▸ **EXERCISE DIRECTIONS**:
Every line of the material is to be given again exactly.

▸ **INPUT FOR THIS TASK**:
== Segment start ==
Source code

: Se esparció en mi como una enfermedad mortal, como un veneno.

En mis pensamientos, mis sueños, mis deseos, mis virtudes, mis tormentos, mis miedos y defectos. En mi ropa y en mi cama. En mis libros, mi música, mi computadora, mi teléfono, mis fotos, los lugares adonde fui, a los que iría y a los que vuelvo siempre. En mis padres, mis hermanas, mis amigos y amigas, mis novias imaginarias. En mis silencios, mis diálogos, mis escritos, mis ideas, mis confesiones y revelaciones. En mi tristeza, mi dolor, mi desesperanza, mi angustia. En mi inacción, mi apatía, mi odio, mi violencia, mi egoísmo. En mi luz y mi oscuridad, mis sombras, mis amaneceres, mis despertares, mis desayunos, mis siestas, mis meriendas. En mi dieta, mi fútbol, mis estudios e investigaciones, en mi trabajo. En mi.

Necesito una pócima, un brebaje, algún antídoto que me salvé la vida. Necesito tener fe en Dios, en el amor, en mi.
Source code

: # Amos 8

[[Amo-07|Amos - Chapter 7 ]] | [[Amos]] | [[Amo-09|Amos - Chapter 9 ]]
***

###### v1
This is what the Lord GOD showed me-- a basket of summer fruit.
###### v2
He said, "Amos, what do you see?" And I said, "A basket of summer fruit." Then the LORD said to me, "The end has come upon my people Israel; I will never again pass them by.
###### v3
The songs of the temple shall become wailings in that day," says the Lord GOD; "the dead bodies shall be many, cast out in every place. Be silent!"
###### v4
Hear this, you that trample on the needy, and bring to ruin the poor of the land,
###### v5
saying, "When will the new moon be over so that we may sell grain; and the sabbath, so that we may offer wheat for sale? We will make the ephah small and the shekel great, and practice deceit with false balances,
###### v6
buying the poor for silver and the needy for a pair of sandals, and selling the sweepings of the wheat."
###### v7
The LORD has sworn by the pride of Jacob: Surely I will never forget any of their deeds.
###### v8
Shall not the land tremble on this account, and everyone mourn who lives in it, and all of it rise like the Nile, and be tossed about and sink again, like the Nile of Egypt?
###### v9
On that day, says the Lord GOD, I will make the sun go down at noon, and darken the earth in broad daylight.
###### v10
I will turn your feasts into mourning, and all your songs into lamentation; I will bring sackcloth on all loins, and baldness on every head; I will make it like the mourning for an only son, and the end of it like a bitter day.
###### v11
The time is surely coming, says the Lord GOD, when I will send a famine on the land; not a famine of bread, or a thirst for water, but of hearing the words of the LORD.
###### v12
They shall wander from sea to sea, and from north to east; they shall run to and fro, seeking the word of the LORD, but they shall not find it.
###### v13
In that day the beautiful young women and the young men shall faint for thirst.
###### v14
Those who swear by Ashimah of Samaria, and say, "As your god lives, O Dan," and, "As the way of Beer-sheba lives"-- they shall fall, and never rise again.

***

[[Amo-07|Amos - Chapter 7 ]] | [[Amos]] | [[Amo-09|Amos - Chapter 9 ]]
== Segment end ==
▸ **TASK RESULT**:
Source code

: Se esparció en mi como una enfermedad mortal, como un veneno.

En mis pensamientos, mis sueños, mis deseos, mis virtudes, mis tormentos, mis miedos y defectos. En mi ropa y en mi cama. En mis libros, mi música, mi computadora, mi teléfono, mis fotos, los lugares adonde fui, a los que iría y a los que vuelvo siempre. En mis padres, mis hermanas, mis amigos y amigas, mis novias imaginarias. En mis silencios, mis diálogos, mis escritos, mis ideas, mis confesiones y revelaciones. En mi tristeza, mi dolor, mi desesperanza, mi angustia. En mi inacción, mi apatía, mi odio, mi violencia, mi egoísmo. En mi luz y mi oscuridad, mis sombras, mis amaneceres, mis despertares, mis desayunos, mis siestas, mis meriendas. En mi dieta, mi fútbol, mis estudios e investigaciones, en mi trabajo. En mi.

Necesito una pócima, un brebaje, algún antídoto que me salvé la vida. Necesito tener fe en Dios, en el amor, en mi.
Source code

: # Amos 8

[[Amo-07|Amos - Chapter 7 ]] | [[Amos]] | [[Amo-09|Amos - Chapter 9 ]]
***

###### v1
This is what the Lord GOD showed me-- a basket of summer fruit.
###### v2
He said, "Amos, what do you see?" And I said, "A basket of summer fruit." Then the LORD said to me, "The end has come upon my people Israel; I will never again pass them by.
###### v3
The songs of the temple shall become wailings in that day," says the Lord GOD; "the dead bodies shall be many, cast out in every place. Be silent!"
###### v4
Hear this, you that trample on the needy, and bring to ruin the poor of the land,
###### v5
saying, "When will the new moon be over so that we may sell grain; and the sabbath, so that we may offer wheat for sale? We will make the ephah small and the shekel great, and practice deceit with false balances,
###### v6
buying the poor for silver and the needy for a pair of sandals, and selling the sweepings of the wheat."
###### v7
The LORD has sworn by the pride of Jacob: Surely I will never forget any of their deeds.
###### v8
Shall not the land tremble on this account, and everyone mourn who lives in it, and all of it rise like the Nile, and be tossed about and sink again, like the Nile of Egypt?
###### v9
On that day, says the Lord GOD, I will make the sun go down at noon, and darken the earth in broad daylight.
###### v10
I will turn your feasts into mourning, and all your songs into lamentation; I will bring sackcloth on all loins, and baldness on every head; I will make it like the mourning for an only son, and the end of it like a bitter day.
###### v11
The time is surely coming, says the Lord GOD, when I will send a famine on the land; not a famine of bread, or a thirst for water, but of hearing the words of the LORD.
###### v12
They shall wander from sea to sea, and from north to east; they shall run to and fro, seeking the word of the LORD, but they shall not find it.
###### v13
In that day the beautiful young women and the young men shall faint for thirst.
###### v14
Those who swear by Ashimah of Samaria, and say, "As your god lives, O Dan," and, "As the way of Beer-sheba lives"-- they shall fall, and never rise again.

***

[[Amo-07|Amos - Chapter 7 ]] | [[Amos]] | [[Amo-09|Amos - Chapter 9 ]]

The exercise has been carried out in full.